Selon le patron de Delta Force, il a été sommé de revenir sur sa décision par ses fanatiques dont il n’avait pas encore conscience de leur nombre, alors qu’il était déterminé à maintenir sa décision.
L’artiste musicien, guitariste, l’un des pionniers de la guitare basse, arrangeur, programmeur, ingénieur de sons, Godé Lofombo Mbemba a annoncé, dernièrement, la dissolution de son orchestre Delta Force.
Un silence funèbre s’est fait sentir. Après s’être retiré de la vie musicale active, le bassiste Lofombo se voit obligé d’y retourner sur la demande de ses fans.
En tant qu’artiste, il est au studio pour réaliser son troisième album intitulé « Ca va bouger » après « Confirmation » et « Transition ». Question pour lui de relancer également son orchestre Delta Force.
Dans « Ca va bouger », cet ancien d’Empire Bakuba a fait intervenir une grande partie de musiciens faisant partie des « Léopards ».
L’album « Ca va bouger » contient onze chansons. Cet opus est bourré des featurings.
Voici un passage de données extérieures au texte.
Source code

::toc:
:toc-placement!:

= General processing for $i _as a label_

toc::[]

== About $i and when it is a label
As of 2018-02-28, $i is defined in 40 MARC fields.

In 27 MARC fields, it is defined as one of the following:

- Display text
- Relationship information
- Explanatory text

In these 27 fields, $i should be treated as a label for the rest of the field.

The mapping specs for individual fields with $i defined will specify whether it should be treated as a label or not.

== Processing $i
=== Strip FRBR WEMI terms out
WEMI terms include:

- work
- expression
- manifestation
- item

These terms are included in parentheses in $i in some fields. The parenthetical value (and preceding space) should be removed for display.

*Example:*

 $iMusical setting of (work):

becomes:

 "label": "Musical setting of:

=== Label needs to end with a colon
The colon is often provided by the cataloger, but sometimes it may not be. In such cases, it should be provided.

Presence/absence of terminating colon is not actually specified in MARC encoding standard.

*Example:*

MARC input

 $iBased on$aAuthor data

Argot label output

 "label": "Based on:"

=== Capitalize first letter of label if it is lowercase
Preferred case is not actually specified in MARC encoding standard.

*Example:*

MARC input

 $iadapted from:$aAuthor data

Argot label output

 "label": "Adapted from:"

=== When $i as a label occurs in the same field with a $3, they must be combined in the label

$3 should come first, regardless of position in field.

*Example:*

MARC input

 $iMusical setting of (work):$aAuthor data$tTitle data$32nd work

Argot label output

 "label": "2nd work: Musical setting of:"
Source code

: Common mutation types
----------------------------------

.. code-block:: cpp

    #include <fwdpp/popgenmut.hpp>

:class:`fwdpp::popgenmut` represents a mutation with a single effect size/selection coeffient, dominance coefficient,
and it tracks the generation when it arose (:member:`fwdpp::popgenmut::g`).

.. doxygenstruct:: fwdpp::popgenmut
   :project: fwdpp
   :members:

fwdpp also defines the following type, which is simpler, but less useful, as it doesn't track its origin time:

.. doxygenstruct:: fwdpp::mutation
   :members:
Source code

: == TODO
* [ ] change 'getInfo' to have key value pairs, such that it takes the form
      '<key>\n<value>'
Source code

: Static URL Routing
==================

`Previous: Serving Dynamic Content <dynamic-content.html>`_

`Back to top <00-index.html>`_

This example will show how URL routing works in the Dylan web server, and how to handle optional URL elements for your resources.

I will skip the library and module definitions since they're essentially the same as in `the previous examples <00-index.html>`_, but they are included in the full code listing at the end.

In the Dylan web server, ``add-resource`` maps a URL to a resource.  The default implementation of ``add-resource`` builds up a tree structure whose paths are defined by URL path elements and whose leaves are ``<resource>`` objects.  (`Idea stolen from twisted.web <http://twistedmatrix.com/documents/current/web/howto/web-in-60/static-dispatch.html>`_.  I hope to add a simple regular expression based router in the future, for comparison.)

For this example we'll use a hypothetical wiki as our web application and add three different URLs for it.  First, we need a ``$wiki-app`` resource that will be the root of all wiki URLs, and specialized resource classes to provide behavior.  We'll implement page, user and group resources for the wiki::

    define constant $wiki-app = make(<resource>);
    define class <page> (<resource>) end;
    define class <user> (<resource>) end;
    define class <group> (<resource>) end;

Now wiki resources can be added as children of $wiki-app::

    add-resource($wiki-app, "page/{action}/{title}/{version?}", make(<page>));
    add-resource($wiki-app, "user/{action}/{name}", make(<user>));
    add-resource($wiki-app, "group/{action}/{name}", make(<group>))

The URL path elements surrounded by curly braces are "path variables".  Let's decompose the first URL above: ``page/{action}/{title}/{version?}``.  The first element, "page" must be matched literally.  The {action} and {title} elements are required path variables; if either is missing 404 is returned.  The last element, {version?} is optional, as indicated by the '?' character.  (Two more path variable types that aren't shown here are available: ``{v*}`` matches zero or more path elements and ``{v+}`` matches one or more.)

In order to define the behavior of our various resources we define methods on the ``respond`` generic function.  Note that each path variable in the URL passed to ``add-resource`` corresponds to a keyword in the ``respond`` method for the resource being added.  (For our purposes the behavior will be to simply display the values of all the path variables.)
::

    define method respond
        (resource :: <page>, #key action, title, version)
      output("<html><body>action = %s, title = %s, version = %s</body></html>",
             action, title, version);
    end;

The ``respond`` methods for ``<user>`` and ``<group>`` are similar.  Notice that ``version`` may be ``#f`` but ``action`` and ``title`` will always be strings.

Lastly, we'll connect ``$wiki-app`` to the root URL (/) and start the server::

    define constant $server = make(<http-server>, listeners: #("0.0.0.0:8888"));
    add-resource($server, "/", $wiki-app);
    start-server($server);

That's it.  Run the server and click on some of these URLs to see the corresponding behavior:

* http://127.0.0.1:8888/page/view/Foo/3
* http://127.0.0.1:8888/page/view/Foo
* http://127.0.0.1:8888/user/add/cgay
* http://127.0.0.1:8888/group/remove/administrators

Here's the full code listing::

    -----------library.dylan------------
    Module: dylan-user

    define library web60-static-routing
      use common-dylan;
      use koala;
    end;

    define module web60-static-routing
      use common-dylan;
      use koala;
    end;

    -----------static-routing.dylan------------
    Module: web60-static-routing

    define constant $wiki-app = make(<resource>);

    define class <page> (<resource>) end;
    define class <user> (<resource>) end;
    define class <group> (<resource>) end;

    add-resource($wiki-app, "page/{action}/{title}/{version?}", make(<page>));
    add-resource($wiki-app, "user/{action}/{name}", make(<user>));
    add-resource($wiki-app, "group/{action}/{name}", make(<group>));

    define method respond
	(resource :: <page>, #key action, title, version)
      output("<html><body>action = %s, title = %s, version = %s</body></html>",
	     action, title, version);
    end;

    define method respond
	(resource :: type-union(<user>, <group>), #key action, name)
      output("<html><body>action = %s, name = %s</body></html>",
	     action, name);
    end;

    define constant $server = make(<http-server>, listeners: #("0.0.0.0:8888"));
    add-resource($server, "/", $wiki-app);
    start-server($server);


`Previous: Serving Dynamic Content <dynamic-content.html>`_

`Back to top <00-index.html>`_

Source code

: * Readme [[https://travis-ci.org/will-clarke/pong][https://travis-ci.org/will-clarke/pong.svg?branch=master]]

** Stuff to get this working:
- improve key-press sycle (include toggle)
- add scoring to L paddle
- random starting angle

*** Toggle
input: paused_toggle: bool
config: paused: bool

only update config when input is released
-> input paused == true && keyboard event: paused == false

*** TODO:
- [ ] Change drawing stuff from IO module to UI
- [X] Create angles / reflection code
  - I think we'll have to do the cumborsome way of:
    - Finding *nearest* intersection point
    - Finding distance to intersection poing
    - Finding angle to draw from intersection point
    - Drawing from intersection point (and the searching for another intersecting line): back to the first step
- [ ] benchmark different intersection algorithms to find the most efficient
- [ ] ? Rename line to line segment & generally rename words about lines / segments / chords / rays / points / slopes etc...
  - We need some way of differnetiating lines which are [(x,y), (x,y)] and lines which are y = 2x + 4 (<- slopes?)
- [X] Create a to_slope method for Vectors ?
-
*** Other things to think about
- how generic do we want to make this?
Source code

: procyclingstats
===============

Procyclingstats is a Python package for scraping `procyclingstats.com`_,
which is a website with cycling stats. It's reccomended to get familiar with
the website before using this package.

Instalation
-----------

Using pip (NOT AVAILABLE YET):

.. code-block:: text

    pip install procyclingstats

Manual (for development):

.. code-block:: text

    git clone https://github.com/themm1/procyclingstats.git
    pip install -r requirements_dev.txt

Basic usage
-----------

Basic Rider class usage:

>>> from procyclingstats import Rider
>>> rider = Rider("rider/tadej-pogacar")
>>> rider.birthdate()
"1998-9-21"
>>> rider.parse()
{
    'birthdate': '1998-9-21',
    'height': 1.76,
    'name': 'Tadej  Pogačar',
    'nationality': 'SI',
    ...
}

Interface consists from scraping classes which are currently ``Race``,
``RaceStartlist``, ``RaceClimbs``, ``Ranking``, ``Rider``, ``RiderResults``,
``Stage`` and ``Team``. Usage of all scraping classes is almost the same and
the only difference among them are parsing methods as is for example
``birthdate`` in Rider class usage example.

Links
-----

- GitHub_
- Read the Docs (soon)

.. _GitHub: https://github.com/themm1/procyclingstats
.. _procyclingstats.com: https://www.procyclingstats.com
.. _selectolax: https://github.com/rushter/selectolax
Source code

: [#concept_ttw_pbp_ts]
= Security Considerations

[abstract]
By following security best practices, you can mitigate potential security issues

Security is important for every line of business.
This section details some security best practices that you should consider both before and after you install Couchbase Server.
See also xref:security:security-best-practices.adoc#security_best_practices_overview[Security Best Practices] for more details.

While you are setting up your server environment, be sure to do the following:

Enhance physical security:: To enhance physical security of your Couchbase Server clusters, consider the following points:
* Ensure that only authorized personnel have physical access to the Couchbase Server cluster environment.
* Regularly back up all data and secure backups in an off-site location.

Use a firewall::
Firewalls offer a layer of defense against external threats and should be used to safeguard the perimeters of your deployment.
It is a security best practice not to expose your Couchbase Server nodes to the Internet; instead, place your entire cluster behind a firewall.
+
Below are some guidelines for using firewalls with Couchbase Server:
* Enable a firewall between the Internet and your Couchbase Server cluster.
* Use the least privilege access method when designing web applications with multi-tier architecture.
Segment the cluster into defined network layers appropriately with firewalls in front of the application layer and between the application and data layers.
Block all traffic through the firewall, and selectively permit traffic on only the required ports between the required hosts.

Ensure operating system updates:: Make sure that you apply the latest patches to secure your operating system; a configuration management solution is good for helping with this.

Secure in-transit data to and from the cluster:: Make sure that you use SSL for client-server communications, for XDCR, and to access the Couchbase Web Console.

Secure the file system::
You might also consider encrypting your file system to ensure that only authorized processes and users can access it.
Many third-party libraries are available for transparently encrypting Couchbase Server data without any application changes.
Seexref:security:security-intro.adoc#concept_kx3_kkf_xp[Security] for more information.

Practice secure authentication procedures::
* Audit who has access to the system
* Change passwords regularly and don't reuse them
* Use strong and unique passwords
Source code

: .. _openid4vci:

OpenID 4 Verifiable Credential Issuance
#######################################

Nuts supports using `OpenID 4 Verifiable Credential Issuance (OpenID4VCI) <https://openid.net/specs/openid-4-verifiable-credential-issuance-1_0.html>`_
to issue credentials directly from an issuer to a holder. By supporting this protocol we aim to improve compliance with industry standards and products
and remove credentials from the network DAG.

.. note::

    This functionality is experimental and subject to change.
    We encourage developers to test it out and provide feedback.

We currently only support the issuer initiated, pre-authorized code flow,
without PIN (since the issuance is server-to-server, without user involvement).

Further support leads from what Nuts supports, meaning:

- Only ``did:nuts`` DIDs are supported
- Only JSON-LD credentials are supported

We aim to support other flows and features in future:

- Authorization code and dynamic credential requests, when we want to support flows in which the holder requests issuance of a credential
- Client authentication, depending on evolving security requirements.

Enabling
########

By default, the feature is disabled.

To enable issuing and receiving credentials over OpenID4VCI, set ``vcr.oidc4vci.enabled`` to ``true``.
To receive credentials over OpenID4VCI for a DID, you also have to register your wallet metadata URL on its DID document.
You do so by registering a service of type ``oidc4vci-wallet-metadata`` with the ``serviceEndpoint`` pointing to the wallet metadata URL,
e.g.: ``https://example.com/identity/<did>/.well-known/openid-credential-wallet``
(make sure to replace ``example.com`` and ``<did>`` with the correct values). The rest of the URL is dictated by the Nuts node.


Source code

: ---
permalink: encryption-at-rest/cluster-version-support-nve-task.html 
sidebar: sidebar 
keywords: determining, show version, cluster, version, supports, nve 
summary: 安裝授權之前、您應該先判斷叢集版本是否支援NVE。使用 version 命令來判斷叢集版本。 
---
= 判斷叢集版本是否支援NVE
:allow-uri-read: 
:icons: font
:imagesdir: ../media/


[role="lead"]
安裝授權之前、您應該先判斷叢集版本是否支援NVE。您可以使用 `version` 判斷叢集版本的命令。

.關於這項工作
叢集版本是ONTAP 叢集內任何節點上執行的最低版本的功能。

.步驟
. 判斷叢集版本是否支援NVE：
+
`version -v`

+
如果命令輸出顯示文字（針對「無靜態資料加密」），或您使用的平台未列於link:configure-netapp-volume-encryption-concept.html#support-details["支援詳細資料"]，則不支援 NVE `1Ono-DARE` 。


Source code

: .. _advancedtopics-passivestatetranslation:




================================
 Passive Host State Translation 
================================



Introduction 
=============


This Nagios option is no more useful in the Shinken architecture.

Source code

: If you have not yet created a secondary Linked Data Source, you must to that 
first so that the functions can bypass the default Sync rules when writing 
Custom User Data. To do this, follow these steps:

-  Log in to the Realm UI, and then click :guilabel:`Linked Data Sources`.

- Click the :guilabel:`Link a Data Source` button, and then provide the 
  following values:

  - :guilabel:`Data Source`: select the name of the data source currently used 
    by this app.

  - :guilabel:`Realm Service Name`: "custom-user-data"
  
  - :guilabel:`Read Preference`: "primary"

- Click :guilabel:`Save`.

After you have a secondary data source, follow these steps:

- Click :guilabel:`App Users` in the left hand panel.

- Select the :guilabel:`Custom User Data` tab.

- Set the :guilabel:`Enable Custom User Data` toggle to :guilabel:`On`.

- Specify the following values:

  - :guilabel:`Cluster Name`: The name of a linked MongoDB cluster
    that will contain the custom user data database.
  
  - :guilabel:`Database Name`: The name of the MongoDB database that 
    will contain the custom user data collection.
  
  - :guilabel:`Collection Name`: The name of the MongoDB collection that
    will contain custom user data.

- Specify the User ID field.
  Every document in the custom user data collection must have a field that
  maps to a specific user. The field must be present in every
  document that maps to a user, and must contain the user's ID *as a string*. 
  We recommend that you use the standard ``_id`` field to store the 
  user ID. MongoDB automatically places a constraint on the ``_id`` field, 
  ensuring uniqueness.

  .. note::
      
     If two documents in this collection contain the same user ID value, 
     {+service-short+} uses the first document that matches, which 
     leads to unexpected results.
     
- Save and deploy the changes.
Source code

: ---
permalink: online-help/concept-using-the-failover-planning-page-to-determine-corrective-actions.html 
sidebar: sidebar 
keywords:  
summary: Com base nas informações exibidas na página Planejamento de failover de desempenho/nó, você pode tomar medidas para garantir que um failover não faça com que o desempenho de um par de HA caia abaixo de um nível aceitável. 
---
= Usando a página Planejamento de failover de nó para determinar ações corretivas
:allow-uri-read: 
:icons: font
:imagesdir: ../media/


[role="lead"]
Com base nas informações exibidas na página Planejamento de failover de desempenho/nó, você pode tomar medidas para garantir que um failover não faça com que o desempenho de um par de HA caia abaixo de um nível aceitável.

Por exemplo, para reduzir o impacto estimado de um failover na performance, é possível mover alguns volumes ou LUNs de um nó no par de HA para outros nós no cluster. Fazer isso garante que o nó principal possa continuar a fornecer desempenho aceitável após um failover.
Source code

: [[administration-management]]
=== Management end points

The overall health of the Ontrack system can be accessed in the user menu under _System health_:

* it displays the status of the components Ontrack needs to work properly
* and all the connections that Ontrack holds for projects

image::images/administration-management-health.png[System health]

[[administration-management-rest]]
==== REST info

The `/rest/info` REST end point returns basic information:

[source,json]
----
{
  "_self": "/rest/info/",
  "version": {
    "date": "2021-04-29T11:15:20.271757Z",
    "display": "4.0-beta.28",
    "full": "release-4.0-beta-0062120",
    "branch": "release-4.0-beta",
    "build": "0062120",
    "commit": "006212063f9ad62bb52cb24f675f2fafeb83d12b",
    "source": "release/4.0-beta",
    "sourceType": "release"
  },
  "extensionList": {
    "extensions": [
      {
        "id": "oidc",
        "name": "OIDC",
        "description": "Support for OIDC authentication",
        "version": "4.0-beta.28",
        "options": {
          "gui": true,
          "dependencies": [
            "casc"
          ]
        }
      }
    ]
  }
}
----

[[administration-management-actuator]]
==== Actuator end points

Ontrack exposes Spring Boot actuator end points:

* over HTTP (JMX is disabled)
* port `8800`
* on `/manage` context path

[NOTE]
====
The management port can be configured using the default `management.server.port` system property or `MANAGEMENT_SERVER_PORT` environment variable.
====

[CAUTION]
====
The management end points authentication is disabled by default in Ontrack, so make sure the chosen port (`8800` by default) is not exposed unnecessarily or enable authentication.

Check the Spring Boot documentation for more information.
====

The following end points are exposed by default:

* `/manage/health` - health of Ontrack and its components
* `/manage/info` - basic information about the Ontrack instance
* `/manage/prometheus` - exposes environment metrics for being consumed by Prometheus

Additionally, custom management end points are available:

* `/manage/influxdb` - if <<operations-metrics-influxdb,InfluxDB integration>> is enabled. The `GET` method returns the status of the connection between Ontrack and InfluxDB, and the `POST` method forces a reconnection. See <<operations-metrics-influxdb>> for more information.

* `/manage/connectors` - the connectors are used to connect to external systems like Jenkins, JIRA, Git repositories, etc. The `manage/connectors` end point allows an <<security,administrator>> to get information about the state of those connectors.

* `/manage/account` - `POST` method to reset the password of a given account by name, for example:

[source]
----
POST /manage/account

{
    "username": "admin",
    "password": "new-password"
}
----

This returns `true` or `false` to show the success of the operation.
Sauf changement de dernière minute, « Ca va bouger » sera sur le marché du disque avant la fin de cette année.
Godé Lofombo s’est confié à AfricaNews pour expliquer les raisons de son repli et de son come back.
Selon le patron de Delta Force, il a été sommé de revenir sur sa décision par ses fanatiques dont il n’avait pas encore conscience de leur nombre, alors qu’il était déterminé à maintenir sa décision.
Mais, nombreux bien que n’étant pas ses fans, exerçaient la pression sur lui au regard de ses qualités artistiques.
Ils ont réussi à ramollir son cœur. Dissoudre son orchestre à la télé est un acte que Lofombo ne regrette pas.
« Certains aînés de la musique RD-congolaise, animés de mauvaise foi et mal intentionnés, m’ont conseillé de mettre fin a ma carrière artistique. C’était pernicieux. Point n’est besoin de citer leurs noms.
Cela m’a permis de distinguer le vrai du faux conseiller et découvrir que j’ai aussi beaucoup de fans », a-t-il déclaré. Le retrait de ce guitariste de la scène musicale faisait suite à une série de déceptions dont il était victime, reconnaît-on.
Il aurait pris l’habitude de recruter de jeunes musiciens qu’il encadrait jusqu’en faire des produits prisés. Une fois mis sous les projecteurs, ces musiciens étaient piqués par d’autres, leaders ou rejoignent les orchestres ayant le vent en poupe et qui se déplacent facilement pour l’Occident.
Par exemple, cinq musiciens l’ont quitté pour rejoindre Zaïlko, trois danseuses ont intégré Wenge Maison Mère et trois musiciens ont été embauchés dans le Quartier Latin le même jour.
Financièrement, Lofombo n’était pas nanti et faisait montre d’un déficit d’expérience pour tenir un orchestre.
« Cette fois-ci, il n’y aura plus de faille. Maintenant, j’ai mes propres instruments, j’ai limité le nombre de musiciens. Certains postes sont suspendus aussi notamment celui de danseurs... », a-t-il affirmé.